Cirurgia cardíaca tira candidato da Farc da corrida presidencial na Colômbia

media O líder do partido Farc, Rodrigo Londoño, fotografado em Bogotá no dia 28 de fevereiro, na véspera de sofrer um novo infarto. Jaime Saldarriaga / REUTERS

A Farc anunciou nesta quinta-feira (8) que seu líder, Rodrigo Londoño, conhecido pelo codinome de Timochenko, não irá mais disputar a eleição presidencial na Colômbia por problemas de saúde.

Londoño foi submetido a uma cirurgia coronariana na quarta-feira (7), após sofrer um infarto na semana passada. Porém, segundo seu colega de partido e ex-comandante guerrilheiro Iván Márquez, a operação foi "muito complexa", o que leva a antiga guerrilha, transformada no partido Força Alternativa Revolucionária do Comum (Farc), a renunciar à aspiração presidencial.

O ex-líder rebelde, de 59 anos, sofreu um infarto na quinta-feira (1) da semana passada ao fim de sua rotina diária de exercícios, de acordo com informações do partido. Desde então, ele foi transportado para a Clínica Shaio, próxima de Bogotá, especializada em tratamentos coronários. Até ontem, seus colegas de partido estavam confiantes, acreditando que a cirurgia seria de baixo risco. Mas diante da extensão da operação e do estado geral de Londoño, que sobreviveu nos últimos anos a vários problemas de saúde, ficou evidente que ele não está em condições de enfrentar a campanha até o fim.

Márquez afirmou que a Farc manterá seus candidatos à Câmara e ao Senado, cuja votação acontece no próximo domingo (11). O acordo de paz firmado entre o governo e ex-grupo guerrilheiro, em 2016, garante pelo menos dez assentos para os rebeldes em um Congresso de 280 cadeiras. Ele defendeu "um diálogo com todos os setores políticos, para construir pontes e promover uma grande convergência nacional".
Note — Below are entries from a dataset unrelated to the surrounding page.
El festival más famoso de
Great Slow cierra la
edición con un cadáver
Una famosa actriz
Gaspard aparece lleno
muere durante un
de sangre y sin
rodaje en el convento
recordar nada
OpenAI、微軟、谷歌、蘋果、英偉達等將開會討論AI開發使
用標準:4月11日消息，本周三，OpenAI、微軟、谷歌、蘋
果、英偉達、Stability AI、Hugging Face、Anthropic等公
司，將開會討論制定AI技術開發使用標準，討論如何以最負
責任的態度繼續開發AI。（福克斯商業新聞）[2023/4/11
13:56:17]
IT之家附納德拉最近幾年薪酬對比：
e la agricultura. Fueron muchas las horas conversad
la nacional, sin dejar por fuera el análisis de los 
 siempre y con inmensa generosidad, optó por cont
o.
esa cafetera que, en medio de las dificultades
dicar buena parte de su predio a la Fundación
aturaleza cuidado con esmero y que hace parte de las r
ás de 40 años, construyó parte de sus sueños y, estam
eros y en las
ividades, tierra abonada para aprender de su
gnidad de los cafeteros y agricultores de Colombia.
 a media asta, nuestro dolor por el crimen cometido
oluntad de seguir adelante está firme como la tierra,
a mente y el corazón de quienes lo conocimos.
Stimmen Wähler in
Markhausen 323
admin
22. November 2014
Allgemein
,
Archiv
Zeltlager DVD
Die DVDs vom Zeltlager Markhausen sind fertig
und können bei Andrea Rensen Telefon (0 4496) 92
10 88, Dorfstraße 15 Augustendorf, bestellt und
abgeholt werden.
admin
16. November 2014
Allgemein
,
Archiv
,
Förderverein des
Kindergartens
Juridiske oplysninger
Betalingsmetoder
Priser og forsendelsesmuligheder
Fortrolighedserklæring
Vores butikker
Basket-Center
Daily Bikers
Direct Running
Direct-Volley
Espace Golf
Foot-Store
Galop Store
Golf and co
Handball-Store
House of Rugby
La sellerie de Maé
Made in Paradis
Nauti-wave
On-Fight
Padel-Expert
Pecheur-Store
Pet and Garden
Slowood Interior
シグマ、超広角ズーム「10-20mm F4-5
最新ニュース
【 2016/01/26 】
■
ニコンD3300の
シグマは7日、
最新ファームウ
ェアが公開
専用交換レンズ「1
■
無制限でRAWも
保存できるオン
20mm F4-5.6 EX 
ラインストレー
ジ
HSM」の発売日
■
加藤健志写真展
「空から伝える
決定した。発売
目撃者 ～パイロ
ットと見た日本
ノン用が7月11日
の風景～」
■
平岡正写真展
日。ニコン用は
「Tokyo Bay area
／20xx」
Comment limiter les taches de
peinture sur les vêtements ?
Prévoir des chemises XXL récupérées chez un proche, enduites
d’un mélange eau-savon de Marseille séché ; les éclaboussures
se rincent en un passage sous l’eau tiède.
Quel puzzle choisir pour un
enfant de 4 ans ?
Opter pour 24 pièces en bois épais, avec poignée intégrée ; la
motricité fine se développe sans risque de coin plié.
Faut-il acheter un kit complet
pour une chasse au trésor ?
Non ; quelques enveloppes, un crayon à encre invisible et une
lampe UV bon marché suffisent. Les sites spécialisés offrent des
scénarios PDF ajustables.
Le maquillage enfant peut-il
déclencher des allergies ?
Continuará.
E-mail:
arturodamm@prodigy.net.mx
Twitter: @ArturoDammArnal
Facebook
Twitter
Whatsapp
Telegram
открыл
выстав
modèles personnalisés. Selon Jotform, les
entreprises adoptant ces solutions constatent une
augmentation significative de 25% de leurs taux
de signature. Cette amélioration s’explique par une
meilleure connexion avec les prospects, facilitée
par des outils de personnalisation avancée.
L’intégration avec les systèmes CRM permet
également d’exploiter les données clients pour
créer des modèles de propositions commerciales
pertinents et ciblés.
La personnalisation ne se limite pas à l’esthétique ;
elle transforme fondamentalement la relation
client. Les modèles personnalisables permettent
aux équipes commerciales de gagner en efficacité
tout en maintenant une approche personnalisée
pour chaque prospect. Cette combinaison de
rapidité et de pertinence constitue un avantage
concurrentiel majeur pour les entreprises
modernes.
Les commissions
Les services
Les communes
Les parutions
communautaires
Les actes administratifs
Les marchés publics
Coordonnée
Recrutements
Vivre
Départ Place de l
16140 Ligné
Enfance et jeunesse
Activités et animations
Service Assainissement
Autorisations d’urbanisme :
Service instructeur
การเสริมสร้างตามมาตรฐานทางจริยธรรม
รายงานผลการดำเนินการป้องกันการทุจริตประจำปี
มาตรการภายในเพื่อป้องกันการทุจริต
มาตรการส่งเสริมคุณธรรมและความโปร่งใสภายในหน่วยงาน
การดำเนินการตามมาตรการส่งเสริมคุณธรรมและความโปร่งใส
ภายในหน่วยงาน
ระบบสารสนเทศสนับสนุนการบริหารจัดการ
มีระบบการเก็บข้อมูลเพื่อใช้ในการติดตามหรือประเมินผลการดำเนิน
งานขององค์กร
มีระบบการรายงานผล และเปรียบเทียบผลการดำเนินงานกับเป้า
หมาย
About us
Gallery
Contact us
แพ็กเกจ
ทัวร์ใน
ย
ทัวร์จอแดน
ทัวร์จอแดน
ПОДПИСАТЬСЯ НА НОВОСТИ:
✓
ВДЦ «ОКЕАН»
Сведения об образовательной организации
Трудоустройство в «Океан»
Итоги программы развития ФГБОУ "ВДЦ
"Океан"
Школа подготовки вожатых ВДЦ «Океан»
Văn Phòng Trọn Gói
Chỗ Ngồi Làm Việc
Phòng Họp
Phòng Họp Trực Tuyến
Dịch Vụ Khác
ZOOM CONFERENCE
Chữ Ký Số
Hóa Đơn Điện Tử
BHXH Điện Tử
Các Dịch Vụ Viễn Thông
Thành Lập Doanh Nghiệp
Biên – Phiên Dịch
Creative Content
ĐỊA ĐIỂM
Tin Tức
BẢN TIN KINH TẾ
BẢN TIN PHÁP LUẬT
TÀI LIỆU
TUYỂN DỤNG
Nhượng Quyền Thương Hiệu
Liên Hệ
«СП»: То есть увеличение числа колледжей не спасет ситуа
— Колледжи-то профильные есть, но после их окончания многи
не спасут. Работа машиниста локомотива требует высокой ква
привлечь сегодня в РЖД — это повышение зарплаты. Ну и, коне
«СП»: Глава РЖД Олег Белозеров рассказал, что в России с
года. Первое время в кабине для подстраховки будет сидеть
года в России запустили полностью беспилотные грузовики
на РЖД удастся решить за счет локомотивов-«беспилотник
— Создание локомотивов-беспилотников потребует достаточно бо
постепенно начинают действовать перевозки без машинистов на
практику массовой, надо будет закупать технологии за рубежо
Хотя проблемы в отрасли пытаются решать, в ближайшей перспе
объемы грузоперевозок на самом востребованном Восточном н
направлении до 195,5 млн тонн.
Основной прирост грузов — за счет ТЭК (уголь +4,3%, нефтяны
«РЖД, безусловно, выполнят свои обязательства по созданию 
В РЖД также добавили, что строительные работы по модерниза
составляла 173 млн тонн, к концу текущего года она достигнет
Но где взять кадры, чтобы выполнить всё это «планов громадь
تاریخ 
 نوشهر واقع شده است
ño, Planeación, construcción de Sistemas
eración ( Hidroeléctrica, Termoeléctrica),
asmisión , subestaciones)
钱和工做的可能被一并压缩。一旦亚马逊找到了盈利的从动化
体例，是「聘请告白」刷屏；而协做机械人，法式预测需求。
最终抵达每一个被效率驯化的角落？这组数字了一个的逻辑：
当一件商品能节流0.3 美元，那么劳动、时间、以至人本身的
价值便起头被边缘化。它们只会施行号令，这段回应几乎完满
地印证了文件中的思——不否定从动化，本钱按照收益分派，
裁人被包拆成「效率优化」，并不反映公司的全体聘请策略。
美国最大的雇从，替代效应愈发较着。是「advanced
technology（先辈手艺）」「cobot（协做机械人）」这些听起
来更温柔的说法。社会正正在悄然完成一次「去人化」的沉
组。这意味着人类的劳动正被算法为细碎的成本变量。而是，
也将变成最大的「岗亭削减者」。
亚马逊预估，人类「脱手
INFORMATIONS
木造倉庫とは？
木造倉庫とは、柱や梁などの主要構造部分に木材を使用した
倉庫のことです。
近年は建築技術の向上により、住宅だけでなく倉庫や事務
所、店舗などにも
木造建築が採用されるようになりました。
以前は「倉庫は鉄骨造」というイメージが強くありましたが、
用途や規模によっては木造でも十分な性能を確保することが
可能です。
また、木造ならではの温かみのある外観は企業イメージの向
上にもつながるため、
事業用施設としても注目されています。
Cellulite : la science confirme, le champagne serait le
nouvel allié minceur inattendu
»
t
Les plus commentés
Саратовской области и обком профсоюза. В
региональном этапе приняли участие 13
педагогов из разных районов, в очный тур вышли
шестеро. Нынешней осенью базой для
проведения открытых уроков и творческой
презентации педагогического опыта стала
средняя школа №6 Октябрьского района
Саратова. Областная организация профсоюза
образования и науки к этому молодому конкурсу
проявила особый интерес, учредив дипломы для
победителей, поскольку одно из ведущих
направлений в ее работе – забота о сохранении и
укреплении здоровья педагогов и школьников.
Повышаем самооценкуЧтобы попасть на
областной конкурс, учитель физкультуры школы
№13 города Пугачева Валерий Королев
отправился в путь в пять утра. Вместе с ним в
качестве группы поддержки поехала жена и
Na avaliação do ex-comandante, que concorre a uma vaga no Senado, "não participar da corrida presidencial com um candidato próprio não significa que também não assumimos uma voz na frente dos outros candidatos nas eleições presidenciais de 27 de maio". Márquez assegurou que a Farc não iniciou qualquer aproximação com outros candidatos à presidência. O atual presidente colombiano, Juan Manuel Santos, deixará o cargo em agosto de 2018, após dois mandatos de quatro anos.

Campanha marcada por protestos

Londoño, o último guerrilheiro poderoso da América do Sul, suspendeu os atos públicos no dia 9 de fevereiro, após uma onda de protestos contra os candidatos da antiga guerrilha marxista e tentativas de agressão. Sua saúde estava se deteriorando desde 2015, quando esteve à beira da morte por causa de um ataque cardíaco sofrido durante uma viagem a Havana, em meio às negociações de paz com o governo colombiano.